Informationen des Veranstalters

Der Ort war für Claude Monet von entscheidender Bedeutung. Hier traf das von Wetter, Jahres- und Tageszeiten abhängige Licht auf landschaftliche Gegebenheiten. Hier ging er dem flüchtigen Spiel atmosphärischer Phänomene nach – dem, was zwischen ihm und dem Motiv lag. Dabei machte er es sich nicht einfach: Immer wieder suchte er gezielt Topographien, deren motivische Umsetzung eine Herausforderung bedeuteten. Die Ausstellung „Monet. Orte“ ist eine der umfangreichsten Retrospektiven, die ein deutsches Museum diesem Hauptvertreter des französischen Impressionismus bisher widmete.
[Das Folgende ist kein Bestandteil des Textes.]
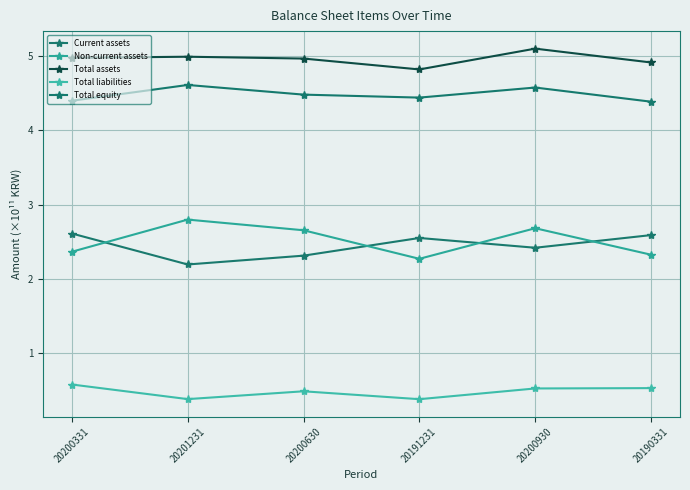

What is the label of the 2nd point from the left?

20201231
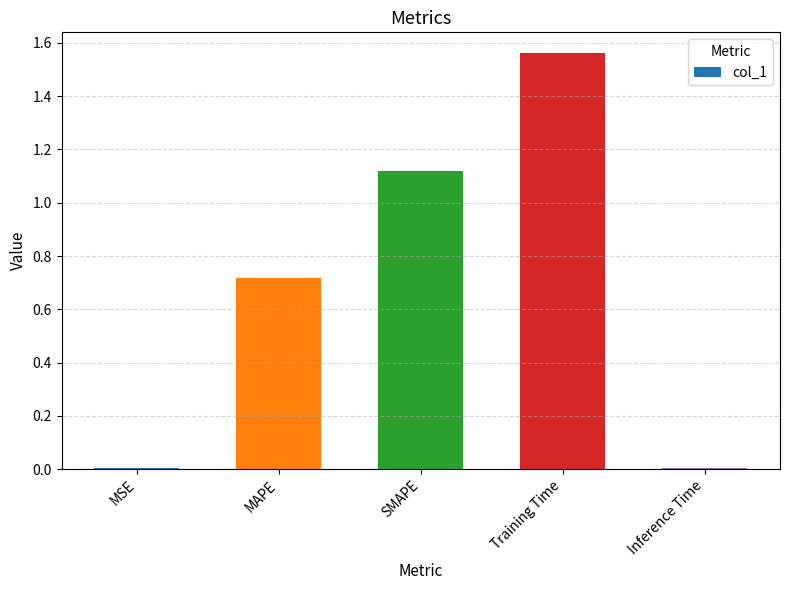

What is the sum of all values?

3.4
Anhand von über 100 Arbeiten spürt sie den Orten nach, die seine Malerei beeinflusst haben – von der Großstadt Paris und den Seine-Dörfern Argenteuil, Vétheuil und Giverny bis zu Reisezielen wie London oder Venedig. Die Schau versammelt zahlreiche Schlüsselwerke aus sämtlichen Schaffensphasen und ist die erste Ausstellung, die Monets künstlerischen Werdegang im Hinblick auf die Kategorien Ortswahl und Ortsbewusstsein in den Blick nimmt.

Eine Ausstellung des Museums Barberini, Potsdam, in Zusammenarbeit mit dem Denver Art Museum, Denver.

Unter der Schirmherrschaft I. E. Anne-Marie Descôtes, Botschafterin der Republik Frankreich in Deutschland.